For a start you can't open the airstair at all if the cabin is pressurised above outside air pressure - even if you defeat the interlocks, opening it would turn the person doing it into pink mist and completely gently caress up the eardrums of anyone inside the plane, and carries a risk of massive structural damage to the plane. Also opening the airstair at any speed much above stall speed completely unsettles the handling of the plane, and anything above ~250kts would just rip it off. This limits you to a very narrow altitude and speed envelope to dump your bodies, and one that would *definitely* attract the attention of any air traffic controllers in the area (as well as the DEA, who look for planes doing that sort of speed and altitude because it's used by people dumping drugs out for retrieval).

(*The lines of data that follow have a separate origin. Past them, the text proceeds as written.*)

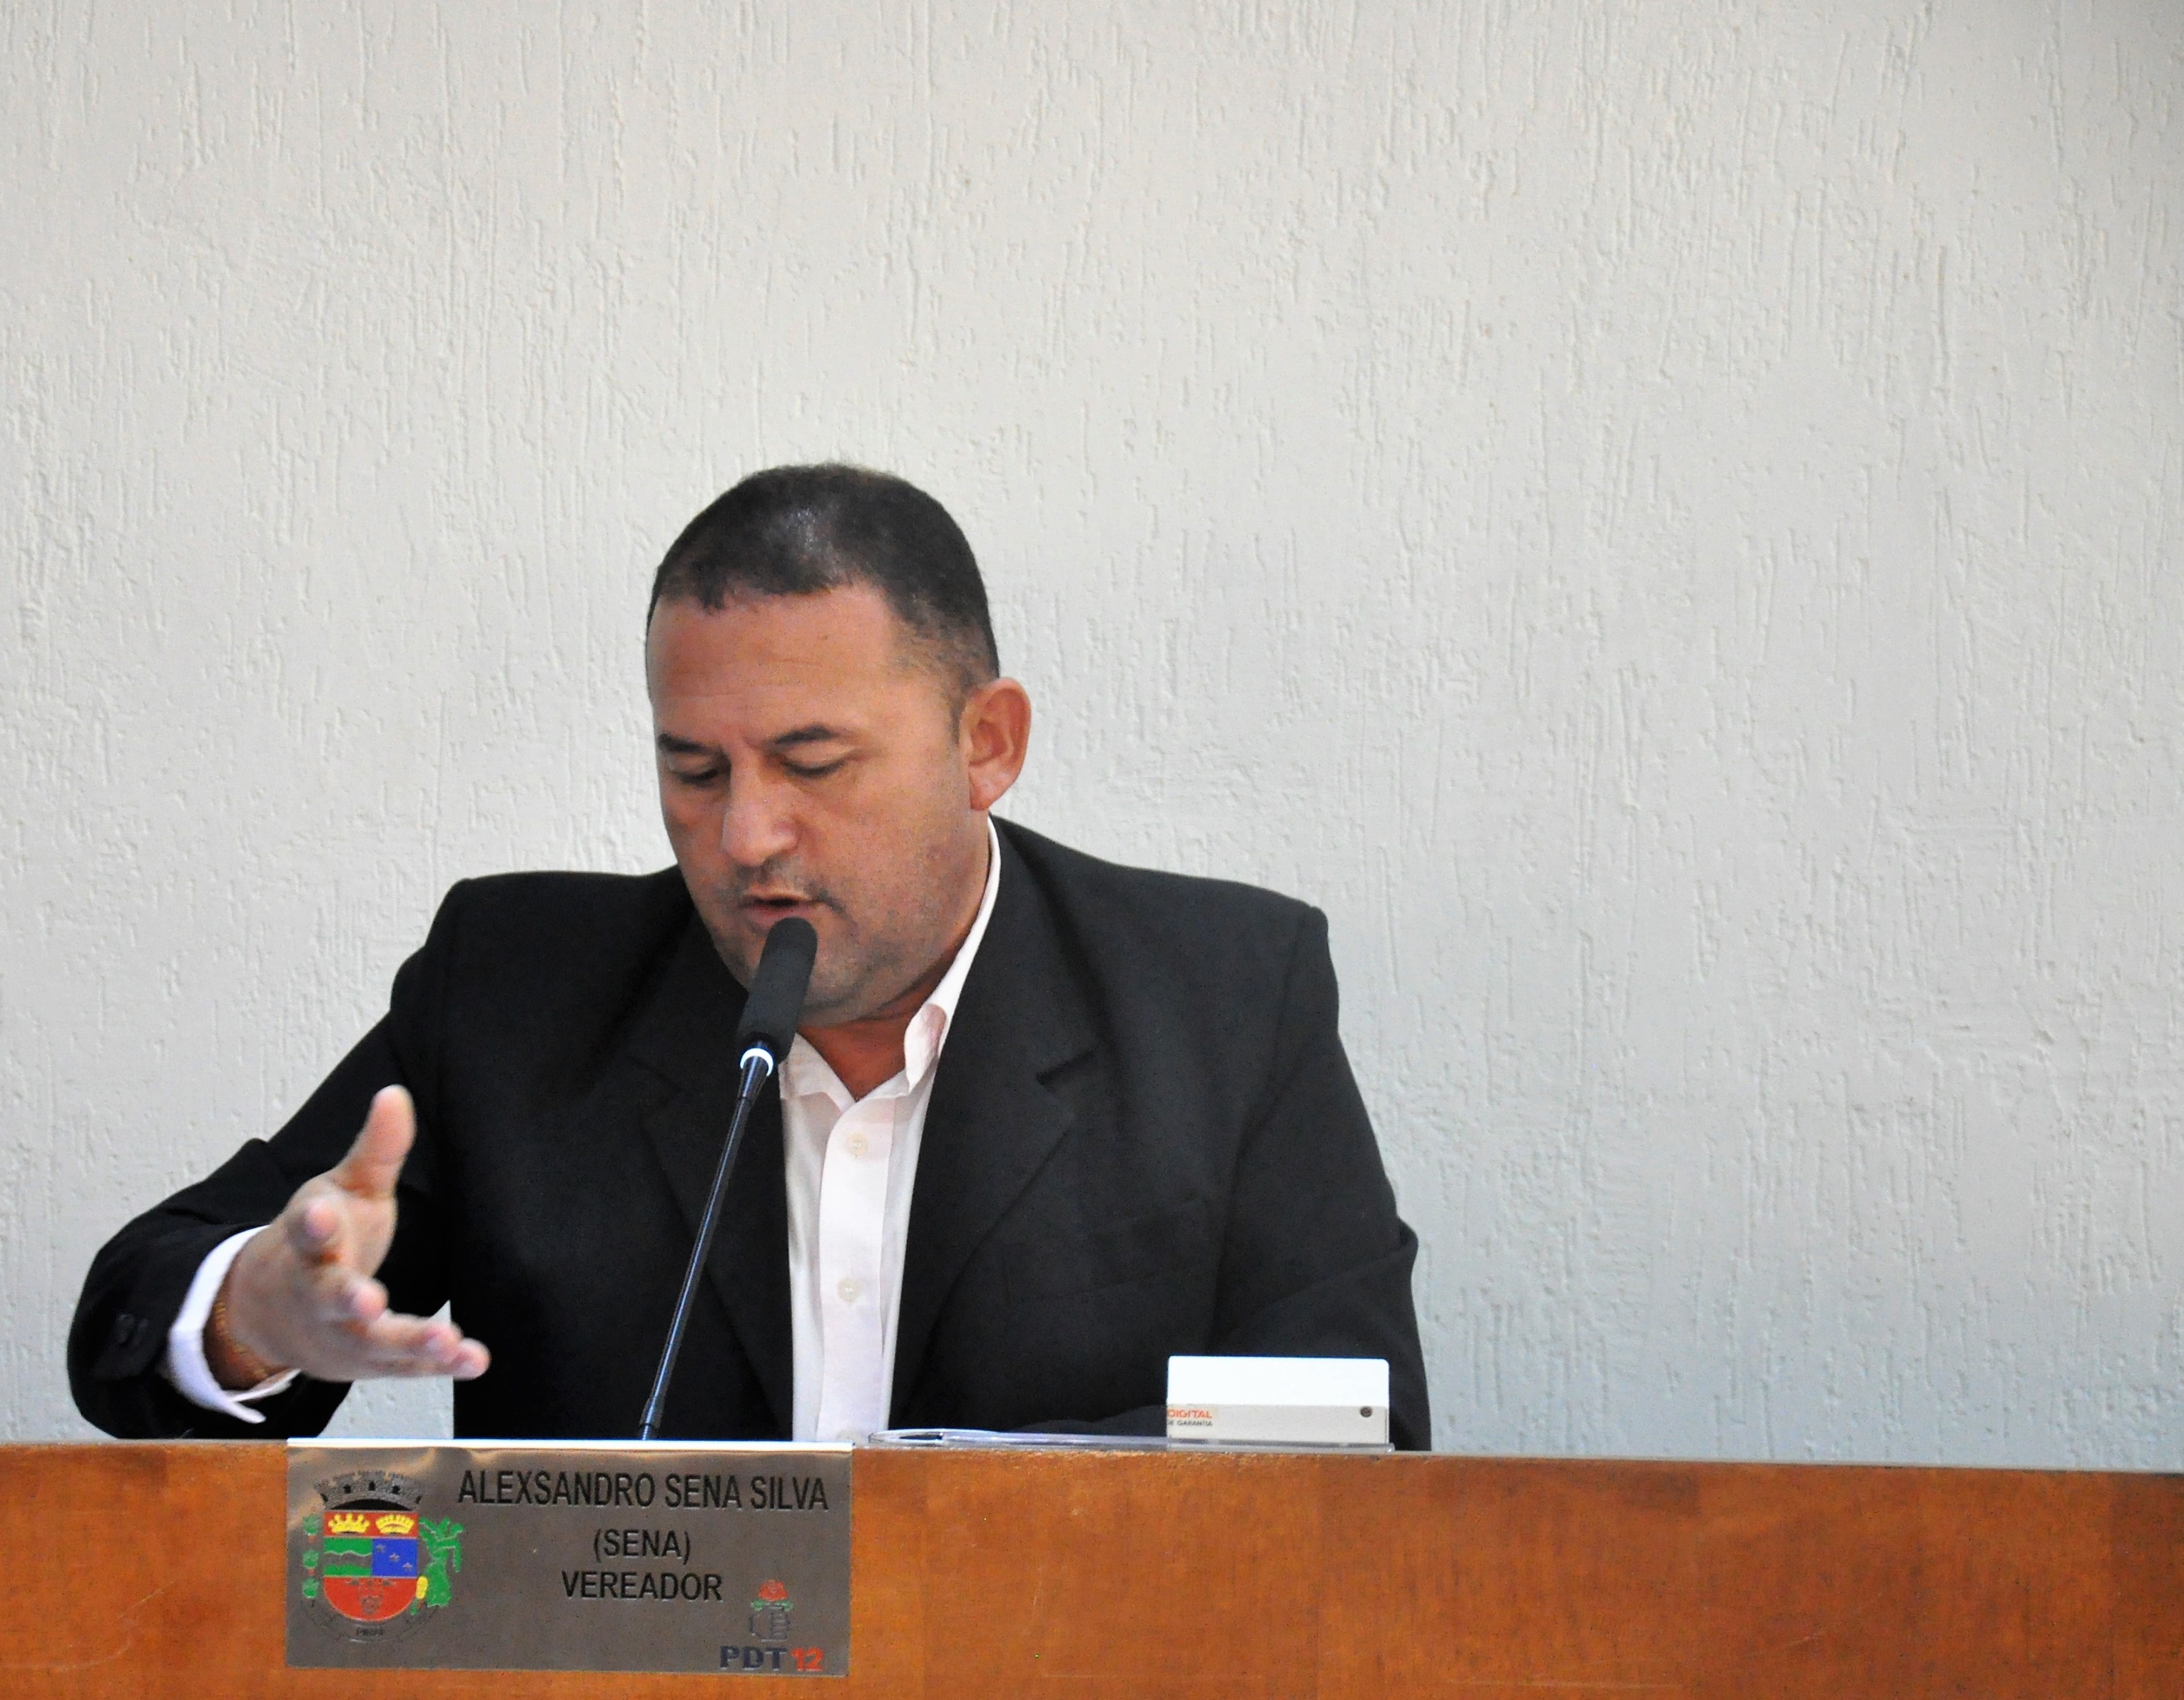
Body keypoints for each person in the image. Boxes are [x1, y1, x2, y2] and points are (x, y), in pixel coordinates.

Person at [68, 464, 1429, 1445]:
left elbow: (1356, 1425)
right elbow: (134, 1307)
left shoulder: (1224, 997)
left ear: (986, 745)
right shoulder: (520, 993)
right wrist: (253, 1316)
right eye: (694, 770)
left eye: (812, 764)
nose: (744, 836)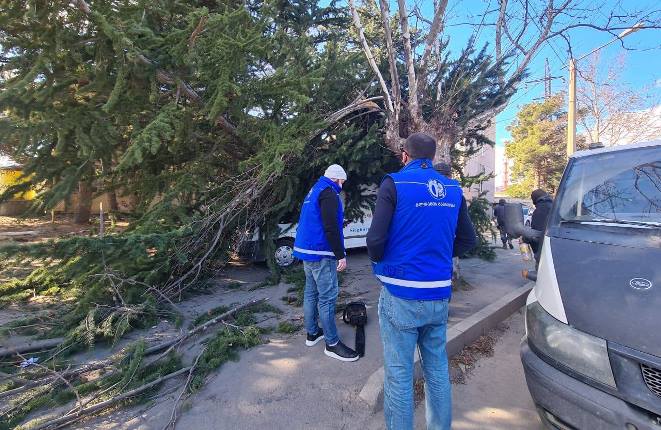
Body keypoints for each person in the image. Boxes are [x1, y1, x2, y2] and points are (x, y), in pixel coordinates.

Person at [367, 133, 477, 429]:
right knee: (437, 370)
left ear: (405, 155)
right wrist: (440, 254)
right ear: (432, 156)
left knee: (400, 374)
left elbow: (375, 239)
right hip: (438, 295)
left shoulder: (395, 183)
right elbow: (468, 240)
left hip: (401, 292)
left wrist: (381, 263)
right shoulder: (453, 189)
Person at [292, 164, 359, 362]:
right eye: (343, 181)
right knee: (328, 298)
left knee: (311, 292)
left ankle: (312, 333)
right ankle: (332, 343)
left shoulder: (314, 191)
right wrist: (340, 254)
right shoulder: (329, 194)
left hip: (307, 250)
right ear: (338, 179)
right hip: (321, 252)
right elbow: (331, 227)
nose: (343, 185)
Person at [528, 189, 553, 264]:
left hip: (544, 251)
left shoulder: (542, 209)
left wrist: (526, 238)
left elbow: (537, 233)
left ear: (535, 200)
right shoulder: (554, 205)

Also there's a mechanical device - the Cooper Vane - that sits at the end of the airstair and holds it closed at any speed above about 50kts. If that were missing or disconnected it would be blatantly obvious to any mechanic or FAA inspector. Now of course they can say "Well all of these people can be silenced", but we're talking hundreds and hundreds of people over the years, and Epstein literally had a private island to hide the bodies on, as well as planes and helicopters and thousands of square miles of ocean, all of which seem much simpler and therefore more likely for a conspiracy that didn't even bother to hide flight plans and passenger manifests.

There are in fact lots of jets whose doors can be safely opened in-flight *in that non-pressurised, low-speed envelope*, the point of Cooper's selection of the 727 for his escape was that the airstair gave him a safe platform from which to parachute without risking hitting the wing/engine or getting obliterated by the wake of both. If you don't care if the person you're throwing out lives, the back door of any jet will do the trick just fine.

FWIW the reason why the 727 is used so often as a private jet by sleazy 80s guys is because so many of them were retired from airline use in the 80s and 90s meaning that for quite a while it was the smallest, cheapest jet that could cross the Atlantic. Boringly, that's all it is.